Pianist Joe Gilman’s New Album Gets Synesthesia
A cynic would say that when musicians aren’t stealing ideas from each other, they’re stealing them from other artists. Some of the tracks on jazz pianist Joe Gilman’s new cd Americanvas seem to be an attempt to sonically interpret a series of fairly well-known works of visual art; others simply use the paintings as inspiration. More often than not, this approach works, in ways that are surprising and surprisingly fun. As one of the head honchos at the Brubeck Institute, Gilman has access to some of the world’s most promising up-and-coming jazz talent, and puts them to good use. Here he’s joined by saxophonists Ben Flocks and Chad Lefkowitz-Brown along with 19-year-old bassist Zach Brown and fearless 20-year-old drummer Adam Arruda, who absolutely owns this album.
Fast-forward past the opening cut, which is like Rick Wakeman at his most olympic. Instead, savor the devious, playful, absolutely spot-on Where the Wild Things Are, a Maurice Sendak homage – it has nothing to do with the movie and everything to do with the book. Arruda has a field day, in both senses of the word, with this, bounding and rumbling all the way through, ever-present but never to the point where the ostentation might get annoying. Gilman’s hop-skip-and-a-jump piano solo brings the adventure to the point where the monsters appear, the soprano sax goes modal and they go out in a quietly glorious, chordally-charged shimmer. Roy Lichtenstein’s Whaam! gets a bustling, rapidfire, unselfconsciously cartoonish rendering; Keith Haring’s Monkey Puzzle (no relation to the Saints album that preceded it) gets a surprisingly serious, straight-up swing treatment with expansive lyrical piano solo and genially smoky tenor sax. The standout piece in this gallery is, unsurprisingly, Nighthawks, which interprets the iconic Edward Hopper diner tableau as Huis Clos (look closely: there’s no exit). After Gilman’s slow noir ambience sets the stage, there’s a very long, very slowly unwinding tenor solo, and then a casually stunning shift: waiter? Garcon? Whichever the case, the alto sax offers a welcome break from the long, long night…until he leaves, and it’s back in Gilman’s lowlit fingers.
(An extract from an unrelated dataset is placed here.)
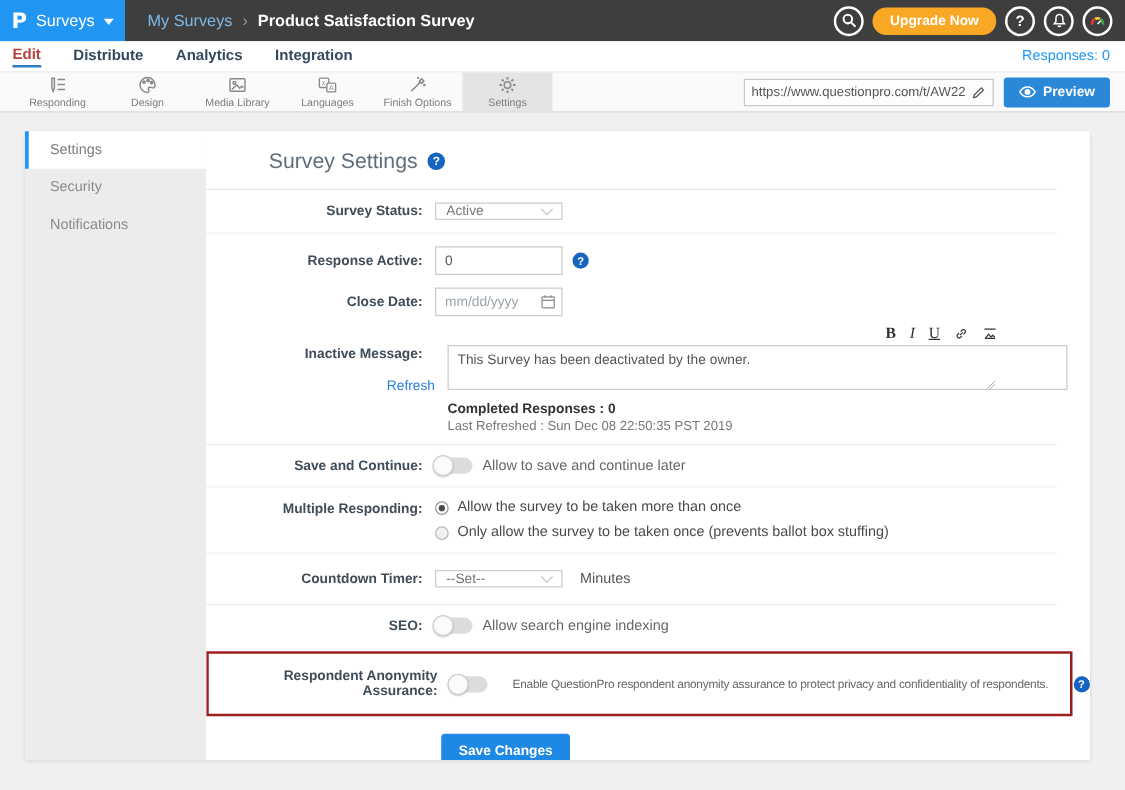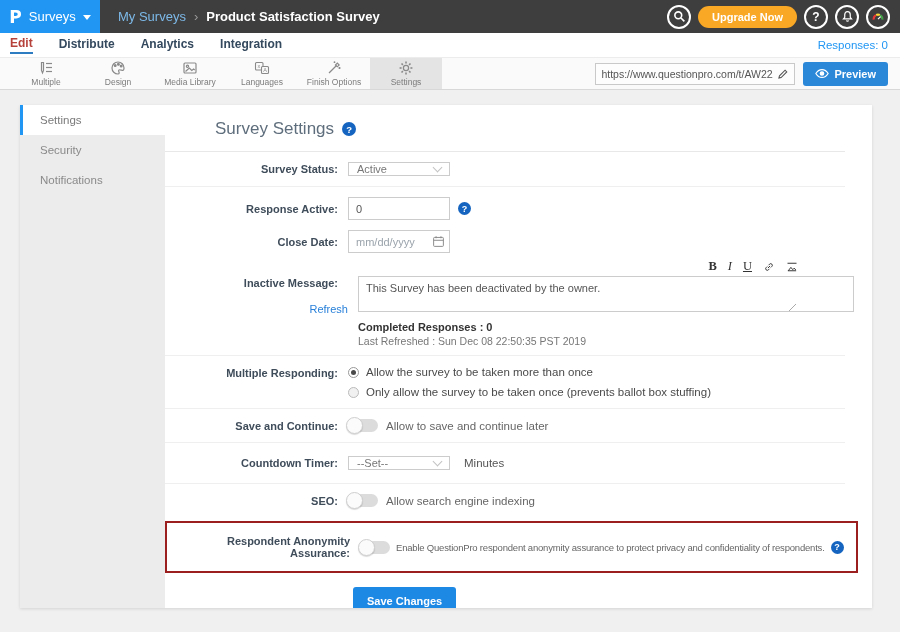"Multiple" span.tool-label { text: Multiple -> Responding }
Romare Bearden’s classic New York at Night appears here as the vividly evocative Nocturne du Romare, Brown’s agile bass walking it lickety-split beneath late 50s-inflected solos around the horn. The moody, catchy Yellow, Red, Blue – a Rothko reference – echoes with Mulatu Astatke-ish circularity and another sudden shift from sinister to sunny, Arruda’s big, irresistibly fun, dramatic cymbal accents as effective here as they are in several other places on this disc. Other tracks here include a subtly interlocking exercise in contrapuntal melody and tempo shifts, and a viscerally anxious Scott Collard ballad carried by the reeds. It’s out now on Capri Records.